Надя, не снимая куртки, забралась на высокий табурет. Вокруг было много полуголых девиц, но всем собравшимся голой казалась она.
Вокруг шептались и дыбились, она видела это и чувствовала, и блаженно улыбалась.
«Как они все любят меня, – текли мысли в ее голове, – но за что, за что? Я недостойна этого почитания… Какие они все милые!»
– Надюха, привет! – протиснулась к ней Валька-Матрица, полуякутка-полукитаянка, единственная из всех, кто защищал Надю. Матрицу побаивались. Бесшабашная, «безгаечная», «безбашенная», как звали ее пацаны, она владела черным поясом карате, была бесстрашна, а хмельная – неудержима. Ее уважали, но она всем мешала своей независимостью, и менты, после того как она отказалась вступить в их ряды, обещались сшить ей дело.
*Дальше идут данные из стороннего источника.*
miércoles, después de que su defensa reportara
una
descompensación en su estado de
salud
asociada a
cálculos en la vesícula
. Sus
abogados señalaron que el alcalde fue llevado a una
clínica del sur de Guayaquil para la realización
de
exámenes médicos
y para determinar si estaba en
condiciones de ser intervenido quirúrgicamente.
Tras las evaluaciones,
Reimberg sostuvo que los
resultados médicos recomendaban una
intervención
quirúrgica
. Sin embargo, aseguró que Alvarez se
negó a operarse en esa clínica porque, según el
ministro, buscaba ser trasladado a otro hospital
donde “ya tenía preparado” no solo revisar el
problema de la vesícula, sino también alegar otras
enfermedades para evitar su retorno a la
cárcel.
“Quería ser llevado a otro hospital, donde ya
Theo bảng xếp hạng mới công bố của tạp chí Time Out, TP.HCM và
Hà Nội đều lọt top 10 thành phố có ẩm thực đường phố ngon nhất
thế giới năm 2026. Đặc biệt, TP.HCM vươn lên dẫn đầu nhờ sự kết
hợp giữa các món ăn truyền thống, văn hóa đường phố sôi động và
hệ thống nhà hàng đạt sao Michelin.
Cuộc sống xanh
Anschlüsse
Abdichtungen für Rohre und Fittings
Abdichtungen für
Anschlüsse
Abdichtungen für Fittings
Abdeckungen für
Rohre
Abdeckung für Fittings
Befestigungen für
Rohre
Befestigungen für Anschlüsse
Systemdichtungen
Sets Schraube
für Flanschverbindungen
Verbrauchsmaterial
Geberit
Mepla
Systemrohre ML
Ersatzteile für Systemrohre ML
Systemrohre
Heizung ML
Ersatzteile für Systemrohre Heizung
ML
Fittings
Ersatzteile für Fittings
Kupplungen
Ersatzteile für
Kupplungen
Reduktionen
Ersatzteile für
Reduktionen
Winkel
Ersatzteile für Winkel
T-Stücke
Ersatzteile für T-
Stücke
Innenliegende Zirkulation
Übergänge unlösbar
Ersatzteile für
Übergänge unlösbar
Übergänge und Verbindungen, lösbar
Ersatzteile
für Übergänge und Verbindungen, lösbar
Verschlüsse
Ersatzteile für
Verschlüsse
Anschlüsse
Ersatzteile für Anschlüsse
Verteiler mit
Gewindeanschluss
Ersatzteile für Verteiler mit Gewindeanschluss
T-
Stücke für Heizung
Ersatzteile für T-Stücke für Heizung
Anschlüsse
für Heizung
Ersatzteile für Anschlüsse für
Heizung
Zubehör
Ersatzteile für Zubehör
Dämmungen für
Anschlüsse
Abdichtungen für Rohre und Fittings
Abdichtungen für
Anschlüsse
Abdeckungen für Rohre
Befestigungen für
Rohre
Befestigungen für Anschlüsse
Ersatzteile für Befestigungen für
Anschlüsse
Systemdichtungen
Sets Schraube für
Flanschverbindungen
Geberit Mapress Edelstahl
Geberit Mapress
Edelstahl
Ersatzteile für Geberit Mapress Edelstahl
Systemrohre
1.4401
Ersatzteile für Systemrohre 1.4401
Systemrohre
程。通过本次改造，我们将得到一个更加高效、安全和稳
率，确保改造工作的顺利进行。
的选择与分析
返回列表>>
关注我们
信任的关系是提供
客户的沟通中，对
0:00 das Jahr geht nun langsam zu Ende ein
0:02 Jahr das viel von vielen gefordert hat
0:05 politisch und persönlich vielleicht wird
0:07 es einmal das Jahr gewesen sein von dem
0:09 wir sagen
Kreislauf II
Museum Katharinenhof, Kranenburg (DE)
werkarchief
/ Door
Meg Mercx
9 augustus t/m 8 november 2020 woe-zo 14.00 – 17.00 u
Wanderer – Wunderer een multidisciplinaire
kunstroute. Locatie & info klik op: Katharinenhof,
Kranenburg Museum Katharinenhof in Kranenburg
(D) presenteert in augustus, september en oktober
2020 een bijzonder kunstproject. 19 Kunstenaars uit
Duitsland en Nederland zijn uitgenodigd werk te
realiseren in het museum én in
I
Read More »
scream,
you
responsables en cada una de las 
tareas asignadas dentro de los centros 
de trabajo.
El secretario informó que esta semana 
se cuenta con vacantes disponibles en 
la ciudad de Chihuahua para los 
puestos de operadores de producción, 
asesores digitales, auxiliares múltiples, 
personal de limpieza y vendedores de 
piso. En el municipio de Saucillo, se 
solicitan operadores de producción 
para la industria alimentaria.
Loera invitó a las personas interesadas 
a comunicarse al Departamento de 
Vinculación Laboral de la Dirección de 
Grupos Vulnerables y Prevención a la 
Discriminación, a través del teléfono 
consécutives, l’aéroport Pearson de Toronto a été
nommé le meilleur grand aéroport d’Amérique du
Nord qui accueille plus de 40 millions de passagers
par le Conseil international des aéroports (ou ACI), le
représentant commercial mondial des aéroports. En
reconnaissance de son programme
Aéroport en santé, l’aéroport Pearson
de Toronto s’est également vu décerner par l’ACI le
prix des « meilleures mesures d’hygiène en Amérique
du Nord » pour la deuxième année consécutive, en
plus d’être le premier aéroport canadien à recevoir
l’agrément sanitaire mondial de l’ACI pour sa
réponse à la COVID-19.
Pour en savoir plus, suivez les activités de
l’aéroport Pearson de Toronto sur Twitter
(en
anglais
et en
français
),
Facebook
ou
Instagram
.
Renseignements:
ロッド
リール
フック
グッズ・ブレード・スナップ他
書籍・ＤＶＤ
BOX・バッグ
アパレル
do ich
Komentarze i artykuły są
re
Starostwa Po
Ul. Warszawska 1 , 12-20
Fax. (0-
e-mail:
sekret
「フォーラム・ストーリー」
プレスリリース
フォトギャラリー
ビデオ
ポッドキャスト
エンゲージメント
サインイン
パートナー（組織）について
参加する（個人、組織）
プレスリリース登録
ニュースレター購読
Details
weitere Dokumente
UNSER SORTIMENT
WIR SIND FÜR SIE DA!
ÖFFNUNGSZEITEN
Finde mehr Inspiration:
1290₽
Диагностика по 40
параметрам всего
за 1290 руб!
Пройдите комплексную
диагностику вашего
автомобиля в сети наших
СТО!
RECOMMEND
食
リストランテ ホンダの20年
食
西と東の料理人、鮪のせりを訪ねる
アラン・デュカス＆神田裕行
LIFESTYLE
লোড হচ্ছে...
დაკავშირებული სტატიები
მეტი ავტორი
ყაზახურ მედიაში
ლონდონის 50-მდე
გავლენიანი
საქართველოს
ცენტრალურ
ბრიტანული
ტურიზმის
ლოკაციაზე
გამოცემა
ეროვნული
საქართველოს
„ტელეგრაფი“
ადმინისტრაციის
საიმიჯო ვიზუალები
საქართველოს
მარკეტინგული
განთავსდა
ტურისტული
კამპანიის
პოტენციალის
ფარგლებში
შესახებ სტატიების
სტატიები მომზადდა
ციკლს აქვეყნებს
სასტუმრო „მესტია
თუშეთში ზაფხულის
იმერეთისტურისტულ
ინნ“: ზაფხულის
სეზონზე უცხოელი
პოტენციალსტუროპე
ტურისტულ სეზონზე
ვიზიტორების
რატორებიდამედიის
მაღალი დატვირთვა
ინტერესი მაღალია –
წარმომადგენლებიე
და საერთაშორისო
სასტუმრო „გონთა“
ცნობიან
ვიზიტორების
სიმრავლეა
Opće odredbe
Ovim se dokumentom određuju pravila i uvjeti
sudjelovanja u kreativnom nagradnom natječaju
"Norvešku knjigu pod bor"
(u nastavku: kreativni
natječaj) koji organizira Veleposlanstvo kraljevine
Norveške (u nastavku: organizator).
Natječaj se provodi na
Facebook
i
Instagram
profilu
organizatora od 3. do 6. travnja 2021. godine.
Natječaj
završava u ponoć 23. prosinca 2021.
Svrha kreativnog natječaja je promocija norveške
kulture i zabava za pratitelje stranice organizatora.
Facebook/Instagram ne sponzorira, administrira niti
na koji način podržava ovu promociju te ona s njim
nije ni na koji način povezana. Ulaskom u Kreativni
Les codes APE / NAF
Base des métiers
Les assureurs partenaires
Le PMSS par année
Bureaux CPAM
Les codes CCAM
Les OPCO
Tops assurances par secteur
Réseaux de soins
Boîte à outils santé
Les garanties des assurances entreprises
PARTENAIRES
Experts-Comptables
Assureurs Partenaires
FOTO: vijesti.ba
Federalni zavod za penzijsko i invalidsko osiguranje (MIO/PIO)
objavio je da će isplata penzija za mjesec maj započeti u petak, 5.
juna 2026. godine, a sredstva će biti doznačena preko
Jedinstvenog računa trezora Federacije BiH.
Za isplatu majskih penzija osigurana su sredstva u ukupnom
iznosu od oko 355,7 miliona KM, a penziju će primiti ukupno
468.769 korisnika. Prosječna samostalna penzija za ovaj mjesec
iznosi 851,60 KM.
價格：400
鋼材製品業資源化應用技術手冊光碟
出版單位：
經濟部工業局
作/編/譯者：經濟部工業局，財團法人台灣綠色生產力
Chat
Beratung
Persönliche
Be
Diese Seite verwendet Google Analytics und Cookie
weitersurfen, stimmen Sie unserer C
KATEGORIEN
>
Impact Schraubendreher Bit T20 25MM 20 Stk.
Надя с благодарностью взяла протянутую ей сигарету и прикурила, наклонившись к зажигалке Матрицы.
– Все хорошо! – ответила она на вопрос, счастливо улыбаясь.
Гиря засопел и зло посмотрел на поникшего Забора.
– Ладно, мля, я сам! – бросил он. – Учись, салага!
Он вразвалку подошел к Наде. Вокруг враз стало пусто, а Очкарик нервно отодвинул бутылки подальше по стойке.
– Слышь, шиза! – проговорил Гиря. – Иди домой…
Надя недоуменно посмотрела на него, на Вальку и страдальчески сморщила лоб.
– Но, сударь… Почему вы так разговариваете со мной? – спросила она. – И потом, разве я кому-нибудь мешаю? У меня и деньги есть…
Она полезла в карман курточки и достала еще две смятые десятки.
Все знали, откуда эти деньги. Сорок рублей – такова была ее цена у дальнобойщиков. Ее обманом затаскивали в фуры, а потом совали ей сороковник.
Она не знала цены денег. Ей было все равно – сорок или четыре тысячи. Пенсию по инвалидности за нее получала мать. Она же ей все и покупала, веретеном крутясь на трех работах.
Затылок Гири налился темным. Бугры вздулись на плечах.
– Ты чё, корявая, не въехала?! – прошипел он и схватил ее за шиворот.